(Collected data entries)
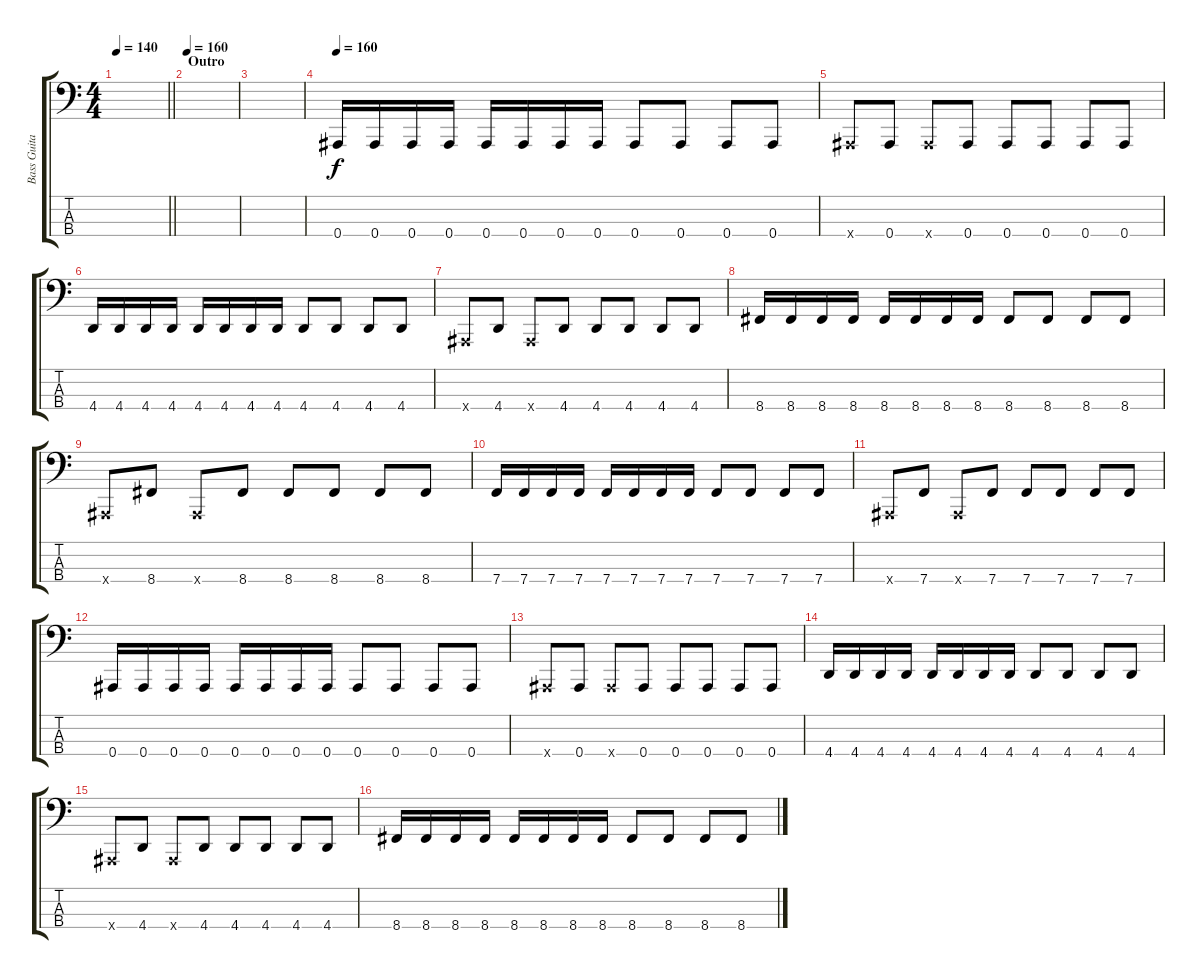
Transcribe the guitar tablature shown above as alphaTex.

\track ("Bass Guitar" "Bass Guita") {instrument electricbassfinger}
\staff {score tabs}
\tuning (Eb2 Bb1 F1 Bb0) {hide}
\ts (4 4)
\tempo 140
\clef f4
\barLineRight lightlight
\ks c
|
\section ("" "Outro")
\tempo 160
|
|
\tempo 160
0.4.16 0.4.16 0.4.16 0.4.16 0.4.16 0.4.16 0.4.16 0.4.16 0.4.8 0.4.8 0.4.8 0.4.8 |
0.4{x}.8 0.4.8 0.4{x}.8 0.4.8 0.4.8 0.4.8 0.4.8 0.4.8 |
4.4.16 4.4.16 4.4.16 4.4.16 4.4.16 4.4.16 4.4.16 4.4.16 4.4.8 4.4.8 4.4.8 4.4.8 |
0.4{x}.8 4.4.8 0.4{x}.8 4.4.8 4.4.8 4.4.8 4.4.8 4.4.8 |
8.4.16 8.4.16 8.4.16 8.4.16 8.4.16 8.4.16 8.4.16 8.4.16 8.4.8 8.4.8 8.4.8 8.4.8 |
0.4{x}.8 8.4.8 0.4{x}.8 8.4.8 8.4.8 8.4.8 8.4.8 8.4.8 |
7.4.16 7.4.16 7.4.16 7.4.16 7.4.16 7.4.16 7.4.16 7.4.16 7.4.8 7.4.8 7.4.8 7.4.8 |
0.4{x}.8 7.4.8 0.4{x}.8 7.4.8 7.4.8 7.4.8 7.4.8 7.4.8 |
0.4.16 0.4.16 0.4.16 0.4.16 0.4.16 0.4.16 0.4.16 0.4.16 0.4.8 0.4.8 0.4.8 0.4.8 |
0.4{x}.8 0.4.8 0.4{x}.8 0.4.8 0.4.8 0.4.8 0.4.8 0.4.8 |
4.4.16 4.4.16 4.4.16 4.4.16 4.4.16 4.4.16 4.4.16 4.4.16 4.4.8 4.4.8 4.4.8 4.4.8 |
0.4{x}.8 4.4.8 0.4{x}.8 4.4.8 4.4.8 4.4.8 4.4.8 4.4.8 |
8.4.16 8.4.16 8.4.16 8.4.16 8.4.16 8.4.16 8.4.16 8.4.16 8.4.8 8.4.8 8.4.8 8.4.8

**PROBLEM DETAILS:** Copy every row above word for word, leaving out the pictures.

**OUTPUT BELOW:**
Transcribe the guitar tablature shown above as alphaTex.

\track ("Bass Guitar" "Bass Guita") {instrument electricbassfinger}
\staff {score tabs}
\tuning (Eb2 Bb1 F1 Bb0) {hide}
\ts (4 4)
\tempo 140
\clef f4
\barLineRight lightlight
\ks c
|
\section ("" "Outro")
\tempo 160
|
|
\tempo 160
0.4.16 0.4.16 0.4.16 0.4.16 0.4.16 0.4.16 0.4.16 0.4.16 0.4.8 0.4.8 0.4.8 0.4.8 |
0.4{x}.8 0.4.8 0.4{x}.8 0.4.8 0.4.8 0.4.8 0.4.8 0.4.8 |
4.4.16 4.4.16 4.4.16 4.4.16 4.4.16 4.4.16 4.4.16 4.4.16 4.4.8 4.4.8 4.4.8 4.4.8 |
0.4{x}.8 4.4.8 0.4{x}.8 4.4.8 4.4.8 4.4.8 4.4.8 4.4.8 |
8.4.16 8.4.16 8.4.16 8.4.16 8.4.16 8.4.16 8.4.16 8.4.16 8.4.8 8.4.8 8.4.8 8.4.8 |
0.4{x}.8 8.4.8 0.4{x}.8 8.4.8 8.4.8 8.4.8 8.4.8 8.4.8 |
7.4.16 7.4.16 7.4.16 7.4.16 7.4.16 7.4.16 7.4.16 7.4.16 7.4.8 7.4.8 7.4.8 7.4.8 |
0.4{x}.8 7.4.8 0.4{x}.8 7.4.8 7.4.8 7.4.8 7.4.8 7.4.8 |
0.4.16 0.4.16 0.4.16 0.4.16 0.4.16 0.4.16 0.4.16 0.4.16 0.4.8 0.4.8 0.4.8 0.4.8 |
0.4{x}.8 0.4.8 0.4{x}.8 0.4.8 0.4.8 0.4.8 0.4.8 0.4.8 |
4.4.16 4.4.16 4.4.16 4.4.16 4.4.16 4.4.16 4.4.16 4.4.16 4.4.8 4.4.8 4.4.8 4.4.8 |
0.4{x}.8 4.4.8 0.4{x}.8 4.4.8 4.4.8 4.4.8 4.4.8 4.4.8 |
8.4.16 8.4.16 8.4.16 8.4.16 8.4.16 8.4.16 8.4.16 8.4.16 8.4.8 8.4.8 8.4.8 8.4.8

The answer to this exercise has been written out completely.